• **Task directions**
Give back the records below exactly, omitting the pictures.

Calibrated multi-view image sets:
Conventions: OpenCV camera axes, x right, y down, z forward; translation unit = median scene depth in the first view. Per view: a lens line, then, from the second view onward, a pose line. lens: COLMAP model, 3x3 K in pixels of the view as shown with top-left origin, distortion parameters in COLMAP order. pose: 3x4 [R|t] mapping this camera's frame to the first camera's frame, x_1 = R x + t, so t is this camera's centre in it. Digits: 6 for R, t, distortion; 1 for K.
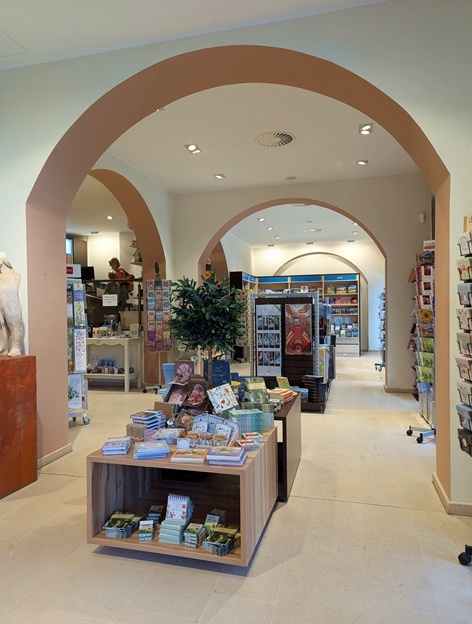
lens RADIAL K [[435.1, 0, 234.9], [0, 435.1, 313.1], [0, 0, 1]] dist [0.056463, -0.001853]
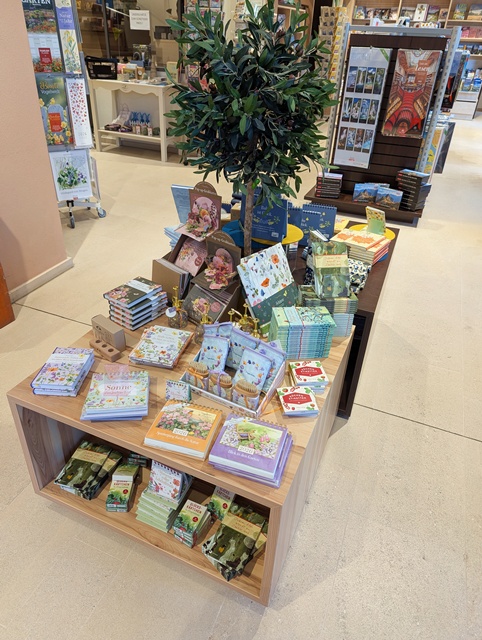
lens RADIAL K [[458.7, 0, 234.2], [0, 458.7, 318.4], [0, 0, 1]] dist [0.037546, -0.026969]
pose [[0.987149, 0.122242, -0.102925, -0.000592], [-0.050602, 0.850049, 0.524268, -0.035387], [0.151579, -0.512322, 0.845310, 0.262960]]
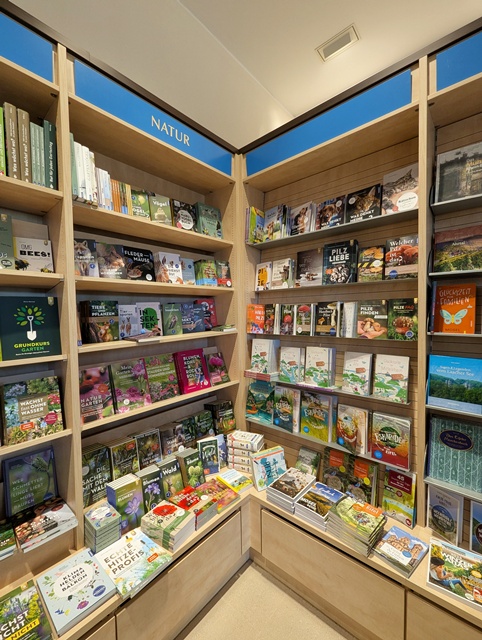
lens RADIAL K [[273.1, 0, 240.9], [0, 273.1, 321.2], [0, 0, 1]] dist [-0.001499, 0.000358]
pose [[0.892408, 0.015872, -0.450950, 0.449800], [-0.004301, 0.999635, 0.026672, -0.014029], [0.451209, -0.021862, 0.892151, 3.551979]]
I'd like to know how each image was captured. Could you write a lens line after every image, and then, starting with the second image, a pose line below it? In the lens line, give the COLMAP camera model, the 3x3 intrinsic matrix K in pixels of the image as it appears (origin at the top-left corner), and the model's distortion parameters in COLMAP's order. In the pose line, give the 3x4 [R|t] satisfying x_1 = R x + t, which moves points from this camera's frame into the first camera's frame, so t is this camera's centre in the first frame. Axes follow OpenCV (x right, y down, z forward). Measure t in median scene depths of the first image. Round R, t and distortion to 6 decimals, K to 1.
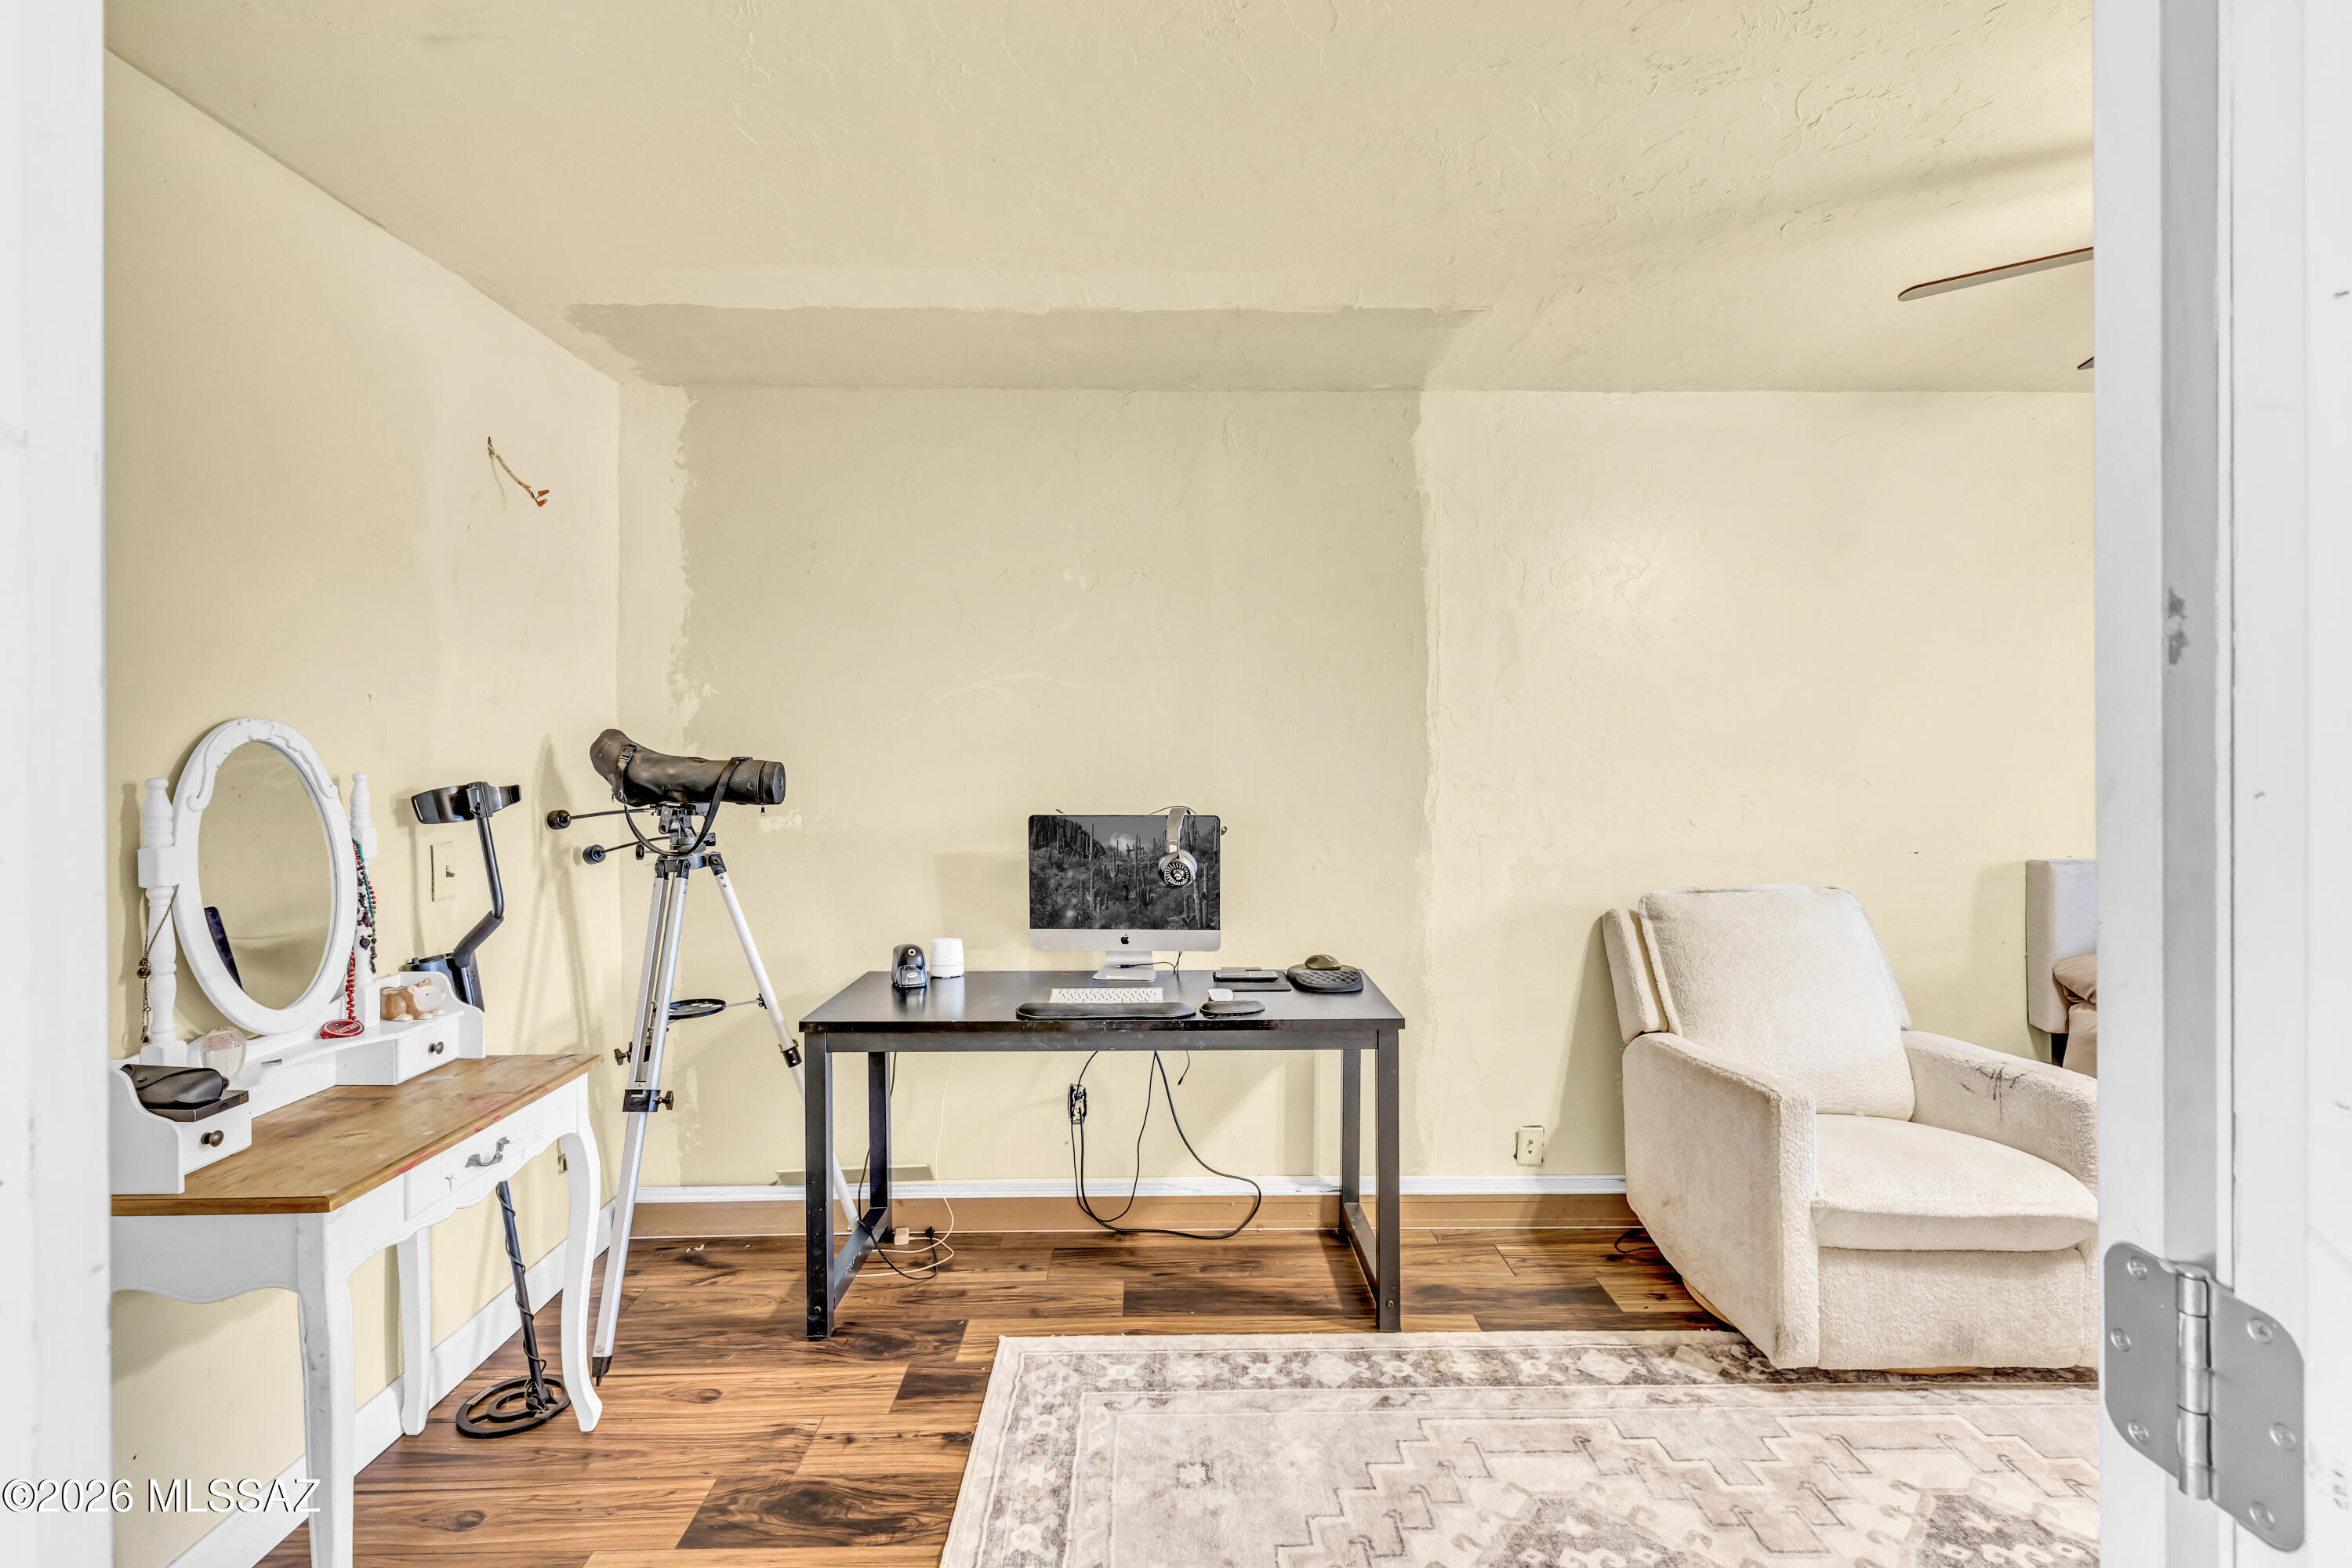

• **Reply to the task**
Conventions: OpenCV camera axes, x right, y down, z forward; translation unit = median scene depth in the first view. Per view: a lens line, then, from the second view onward, a pose line. lens: COLMAP model, 3x3 K in pixels of the view as shown with top-left origin, distortion parameters in COLMAP order. pose: 3x4 [R|t] mapping this camera's frame to the first camera's frame, x_1 = R x + t, so t is this camera's centre in it. Digits: 6 for R, t, distortion; 1 for K.
lens RADIAL K [[435.1, 0, 234.9], [0, 435.1, 313.1], [0, 0, 1]] dist [0.056463, -0.001853]
lens RADIAL K [[458.7, 0, 234.2], [0, 458.7, 318.4], [0, 0, 1]] dist [0.037546, -0.026969]
pose [[0.987149, 0.122242, -0.102925, -0.000592], [-0.050602, 0.850049, 0.524268, -0.035387], [0.151579, -0.512322, 0.845310, 0.262960]]
lens RADIAL K [[273.1, 0, 240.9], [0, 273.1, 321.2], [0, 0, 1]] dist [-0.001499, 0.000358]
pose [[0.892408, 0.015872, -0.450950, 0.449800], [-0.004301, 0.999635, 0.026672, -0.014029], [0.451209, -0.021862, 0.892151, 3.551979]]
I'd like to know how each image was captured. Could you write a lens line after every image, and then, starting with the second image, a pose line below it? In the lens line, give the COLMAP camera model, the 3x3 intrinsic matrix K in pixels of the image as it appears (origin at the top-left corner), and the model's distortion parameters in COLMAP's order. In the pose line, give the 3x4 [R|t] satisfying x_1 = R x + t, which moves points from this camera's frame into the first camera's frame, so t is this camera's centre in the first frame. Axes follow OpenCV (x right, y down, z forward). Measure t in median scene depths of the first image. Round R, t and distortion to 6 decimals, K to 1.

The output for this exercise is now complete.